In order to equate as far as possible the torque exerted by the two rotors, each is formed in two lengthwise portion as will be seen from FIG. 2 which shows a section of one of the rotors, it being understood that the other is similar. This shows that the rotor is formed of a hollow shell 50 locked to the shaft 8 and carrying, externally, the segments 40 and 42, secured thereto by bolts 52. For the reason of evening out the torque the surface of the rotor is divided lengthwise into two halves, one half being of maximum radius where the other half is of minimum radius. For ease of manufacture, repair and maintenance each half of each rotor is made of two segments 40 (or, as it were 42) arranged lengthwise. It will be understood that each half-length of each rotor is exactly like the other half-length but displaced by 60 degrees about the axis. Moreover the relationship between the respective rotors described above applies equally to the respective half-lengths thereof.

Whilst the appended claims seek to define the present invention as envisaged by the applicant at the time of submitting this application, the applicant reserves the right within the law to claim as an invention in general or specific terms, whether by way of divisional application or otherwise, any feature, method and/or aspect or any combination of features, methods and/or aspects disclosed herein which is or are subsequently identified to be inventive, and regardless of whether, in the case of a combination as aforesaid, the features, methods and/or aspects are disclosed individually in a single one of or in respective embodiments disclosed herein.

Claims

I claim:

1. A machine for the crushing and sizing of mineral substances comprising in combination:

(a) a first horizontal crushing rotor mounted for rotation about a first axis;

(b) a second horizontal crushing rotor mounted for rotation about a second crushing axis that is parallel to the first axis;

(c) means for rotating said rotors in synchronism;

(d) a first continuous non-circular circumferential crushing surface on said first rotor,

(e) a second continuous non-circular circumferential crushing surface on said second rotor,

(f) said first and second crushing surfaces forming a first crushing stage of the machine and being arranged to lie face-to-face continuously as the rotors rotate;

(g) said first and second rotors being spaced to rotate so as to define a crushing gap therebetween;

(h) said first and second axes being fixed in position and said first and second crushing surfaces being non-circular and complimentary so that the width of said crushing gap set forth in (g) remains fixed as the rotors rotate; and

(i) at least one perforated grid means located adjacent to the underside of at least one of the first and second rotors and forming therewith a sizing gap whose width varies as the rotors rotate from a maximum size which is greater than said fixed crushing gap to a minimum size which is less than said fixed crushing gap to thus ensure that the rotor and grid means form a second crushing stage for the machine.

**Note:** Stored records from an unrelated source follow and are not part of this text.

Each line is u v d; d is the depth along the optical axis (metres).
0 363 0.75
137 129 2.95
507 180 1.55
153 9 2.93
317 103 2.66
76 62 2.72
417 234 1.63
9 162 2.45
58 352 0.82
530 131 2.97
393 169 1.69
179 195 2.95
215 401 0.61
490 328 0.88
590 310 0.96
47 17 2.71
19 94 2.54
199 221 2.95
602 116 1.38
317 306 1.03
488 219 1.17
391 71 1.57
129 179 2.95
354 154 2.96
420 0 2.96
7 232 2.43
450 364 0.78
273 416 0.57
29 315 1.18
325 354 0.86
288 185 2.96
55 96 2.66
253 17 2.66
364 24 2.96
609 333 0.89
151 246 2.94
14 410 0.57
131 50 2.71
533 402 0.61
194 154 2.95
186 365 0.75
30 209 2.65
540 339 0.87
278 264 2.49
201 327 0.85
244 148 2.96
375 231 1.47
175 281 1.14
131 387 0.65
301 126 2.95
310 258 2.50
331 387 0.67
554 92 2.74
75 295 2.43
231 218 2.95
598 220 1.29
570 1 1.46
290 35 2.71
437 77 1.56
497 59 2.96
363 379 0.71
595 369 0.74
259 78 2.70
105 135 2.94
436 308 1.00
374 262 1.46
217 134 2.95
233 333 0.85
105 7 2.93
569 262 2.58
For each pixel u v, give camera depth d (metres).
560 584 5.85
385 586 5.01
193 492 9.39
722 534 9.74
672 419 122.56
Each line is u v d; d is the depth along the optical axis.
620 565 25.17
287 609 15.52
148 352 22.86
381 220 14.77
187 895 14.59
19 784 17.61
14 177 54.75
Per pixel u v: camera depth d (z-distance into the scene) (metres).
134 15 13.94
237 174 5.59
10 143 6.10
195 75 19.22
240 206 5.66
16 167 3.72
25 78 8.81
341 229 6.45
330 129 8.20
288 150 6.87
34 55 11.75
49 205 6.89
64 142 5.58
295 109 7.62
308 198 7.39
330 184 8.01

2. A machine according to claim 1 wherein each of said rotors is of multi-lobal section transverse to the axis.

3. A machine according to claim 1 wherein said rotors are tri-lobal.

4. A machine according to claim 1 wherein each rotor comprises at least two length portions in the axial direction, the length portions of one rotor being aligned with the length portions of the other so that the peripheral surfaces defined by mutually aligned portions can exert a crushing action on the lumps of mineral substances.